====== RECORDS SUPPLIED ======

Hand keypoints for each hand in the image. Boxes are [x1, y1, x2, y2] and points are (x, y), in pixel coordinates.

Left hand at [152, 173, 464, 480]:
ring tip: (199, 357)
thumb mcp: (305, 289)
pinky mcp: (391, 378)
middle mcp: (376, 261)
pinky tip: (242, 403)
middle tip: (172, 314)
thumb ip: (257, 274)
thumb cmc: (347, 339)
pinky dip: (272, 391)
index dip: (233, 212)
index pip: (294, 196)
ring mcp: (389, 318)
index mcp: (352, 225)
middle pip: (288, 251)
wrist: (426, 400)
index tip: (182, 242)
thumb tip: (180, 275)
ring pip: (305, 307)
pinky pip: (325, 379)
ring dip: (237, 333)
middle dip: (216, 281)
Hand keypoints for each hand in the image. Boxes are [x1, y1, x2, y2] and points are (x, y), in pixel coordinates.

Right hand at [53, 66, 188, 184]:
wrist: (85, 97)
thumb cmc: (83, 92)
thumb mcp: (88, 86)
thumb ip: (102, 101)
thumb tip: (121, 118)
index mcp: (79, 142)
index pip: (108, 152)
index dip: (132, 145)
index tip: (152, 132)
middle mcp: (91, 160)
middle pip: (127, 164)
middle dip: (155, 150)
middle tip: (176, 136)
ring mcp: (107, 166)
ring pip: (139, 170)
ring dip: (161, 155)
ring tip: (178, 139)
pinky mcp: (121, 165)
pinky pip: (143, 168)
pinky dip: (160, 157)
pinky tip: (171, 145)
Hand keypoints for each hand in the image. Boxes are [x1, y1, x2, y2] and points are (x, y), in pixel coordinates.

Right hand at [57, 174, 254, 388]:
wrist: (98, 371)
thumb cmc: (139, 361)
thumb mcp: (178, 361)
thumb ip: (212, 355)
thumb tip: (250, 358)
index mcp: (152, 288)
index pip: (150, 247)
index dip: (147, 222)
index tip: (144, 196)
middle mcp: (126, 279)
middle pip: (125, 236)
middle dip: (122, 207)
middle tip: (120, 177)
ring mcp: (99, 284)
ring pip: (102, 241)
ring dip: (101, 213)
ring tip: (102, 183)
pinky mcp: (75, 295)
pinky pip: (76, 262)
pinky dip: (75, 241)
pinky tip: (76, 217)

======

:: TASK TO COMPLETE ::
Quote every entry exactly.

:: OUTPUT OF THE TASK ::
Hand keypoints for each hand in the image. Boxes are [x1, y1, x2, y2] and points are (x, y), in pixel coordinates.

Left hand at [152, 173, 464, 480]:
ring tip: (199, 357)
thumb mcp: (305, 289)
pinky mcp: (391, 378)
middle mcp: (376, 261)
pinky tip: (242, 403)
middle tip: (172, 314)
thumb ip: (257, 274)
thumb cmc: (347, 339)
pinky dip: (272, 391)
index dip: (233, 212)
index pip: (294, 196)
ring mcp: (389, 318)
index mcp: (352, 225)
middle pip: (288, 251)
wrist: (426, 400)
index tip: (182, 242)
thumb tip: (180, 275)
ring pip: (305, 307)
pinky pip: (325, 379)
ring dip: (237, 333)
middle dip: (216, 281)
Hand keypoints for each hand in the image. Boxes are [x1, y1, x2, y2] and points are (x, y), in pixel coordinates.

Right hand at [53, 66, 188, 184]:
wrist: (85, 97)
thumb cmc: (83, 92)
thumb mcp: (88, 86)
thumb ip: (102, 101)
thumb tip: (121, 118)
index mcp: (79, 142)
index pip: (108, 152)
index dip: (132, 145)
index tip: (152, 132)
middle mcp: (91, 160)
middle pip: (127, 164)
middle dip: (155, 150)
middle tip: (176, 136)
ring mcp: (107, 166)
ring pip: (139, 170)
ring dip: (161, 155)
ring tip: (178, 139)
pinky mcp: (121, 165)
pinky pip: (143, 168)
pinky dip: (160, 157)
pinky tip: (171, 145)
Hand keypoints for each hand in the image. Boxes are [x1, y1, x2, y2] and points are (x, y), in pixel coordinates.

Right hand at [57, 174, 254, 388]:
wrist: (98, 371)
thumb cmc: (139, 361)
thumb mcp: (178, 361)
thumb ip: (212, 355)
thumb tip: (250, 358)
index mcp: (152, 288)
index pip: (150, 247)
index dip: (147, 222)
index tip: (144, 196)
middle mcp: (126, 279)
middle pip: (125, 236)
middle dip: (122, 207)
middle tip: (120, 177)
ring mcp: (99, 284)
ring pip: (102, 241)
ring dip: (101, 213)
ring tip: (102, 183)
pinky mcp: (75, 295)
pinky pip: (76, 262)
pinky dip: (75, 241)
pinky tip: (76, 217)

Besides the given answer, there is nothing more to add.